No fim de 2023, o STF decidiu, com repercussão geral, que a doação de bens com reserva de usufruto deve ser tributada integralmente no ato da doação, e não apenas quando o usufruto se extingue, após a morte do doador.

Como funcionava antes: Famílias doavam imóveis ou cotas de empresas para filhos, mas mantinham o direito de usar os bens ou receber os lucros (usufruto). A estratégia era pagar o ITCMD sobre um valor menor na doação, já que o bem ainda tinha usufruto. Depois, na morte do doador, pagavam pouco ou nada sobre a extinção do usufruto.

O que mudou: Com a decisão do STF, essa prática acabou. A tributação agora incide integralmente sobre o valor total do bem no momento da doação. O entendimento é que a propriedade se consolida no ato da doação, mesmo com usufruto reservado.

João Arthur lembra que essa mudança já tinha sido sinalizada. Em 2021, o STF definiu que o ITCMD é devido pela alíquota vigente no momento da transmissão (doação ou óbito). Se a alíquota subiu entre a doação e a morte do doador, vale a alíquota vigente na morte. Essa decisão já mostrava que, para o Tribunal, a tributação deve estar vinculada ao valor total da doação.

O que famílias podem fazer para se adaptar

Diante do aperto regulatório, especialistas recomendam que famílias revisem seus planejamentos sucessórios com urgência e busquem alternativas ainda disponíveis, embora mais complexas.

Antecipar doações antes das novas alíquotas

A estratégia mais comum é antecipar doações para aproveitar alíquotas mais baixas ainda em vigor em alguns estados. Famílias correram para estados com tributação menor, aproveitando janelas de oportunidade antes das mudanças.

Atenção: há tempo de carência para que a mudança de domicílio seja válida para efeito tributário. Não adianta transferir residência uma semana antes da doação.
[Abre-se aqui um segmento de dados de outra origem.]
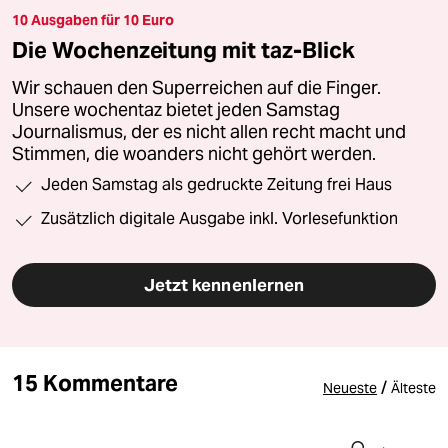
10 Ausgaben für 10 Euro
Die Wochenzeitung mit taz-Blick
Wir schauen den Superreichen auf die Finger.
Unsere wochentaz bietet jeden Samstag
Journalismus, der es nicht allen recht macht und
Stimmen, die woanders nicht gehört werden.
Jeden Samstag als gedruckte Zeitung frei Haus
Zusätzlich digitale Ausgabe inkl. Vorlesefunktion
Jetzt kennenlernen
15 Kommentare
/
Neueste
Älteste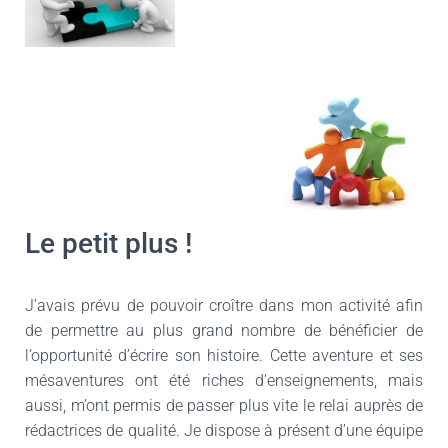
Le petit plus !
J’avais prévu de pouvoir croître dans mon activité afin
de permettre au plus grand nombre de bénéficier de
l’opportunité d’écrire son histoire. Cette aventure et ses
mésaventures ont été riches d’enseignements, mais
aussi, m’ont permis de passer plus vite le relai auprès de
rédactrices de qualité. Je dispose à présent d’une équipe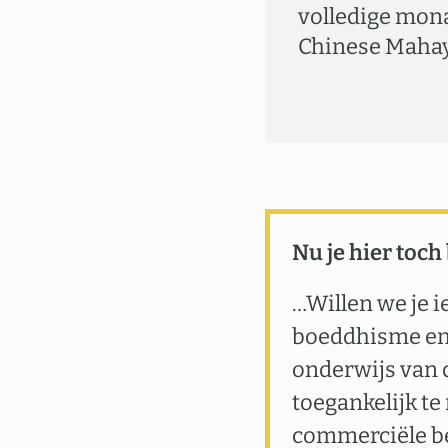
volledige mona
Chinese Mahay
Nu je hier toch
…Willen we je i
boeddhisme en 
onderwijs van 
toegankelijk te
commerciële b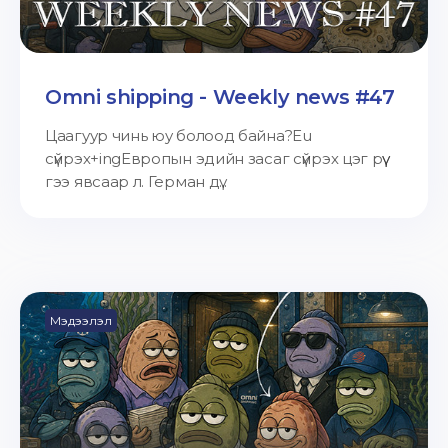
Omni shipping - Weekly news #47
Цаагуур чинь юу болоод байна?Eu
сүйрэх+ingЕвропын эдийн засаг сүйрэх цэг рүү
гээ явсаар л. Герман дү...
Мэдээлэл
Usar previdência privada (VGBL e PGBL)

A decisão do STF e o PLP 108/2024 consagraram a previdência privada como instrumento livre do ITCMD. É hoje um dos principais veículos para planejamento sucessório.

A previdência privada escapa do ITCMD e permite que o beneficiário receba os recursos de forma rápida, sem inventário. A flexibilidade na definição de beneficiários é outro ponto positivo.

Reavaliar holdings patrimoniais

Para quem tem holdings, especialmente imobiliárias, o momento exige reavaliação da estrutura. A reforma tributária sobre o consumo impõe custos adicionais, mas isso não inviabiliza a manutenção da holding se ela cumpre funções de governança e organização patrimonial.

João Arthur recomenda que as famílias revisem toda a estrutura montada ao longo dos anos. “Não necessariamente desfazer tudo, mas ajustar conforme as novas regras. O advogado tributarista deve estar presente nessa revisão”, afirma.

Janela de oportunidade para herança está se fechando

A mensagem dos especialistas é clara: não há tempo a perder. O ambiente regulatório está se fechando rapidamente. As janelas de planejamento que ainda existem hoje podem desaparecer nos próximos meses.

O PLP 108/2024 ainda precisa passar pela Câmara dos Deputados, mas a expectativa é de aprovação nos próximos meses. Estados também avançam com suas próprias legislações para adequar o ITCMD às novas diretrizes de progressividade e valor de mercado.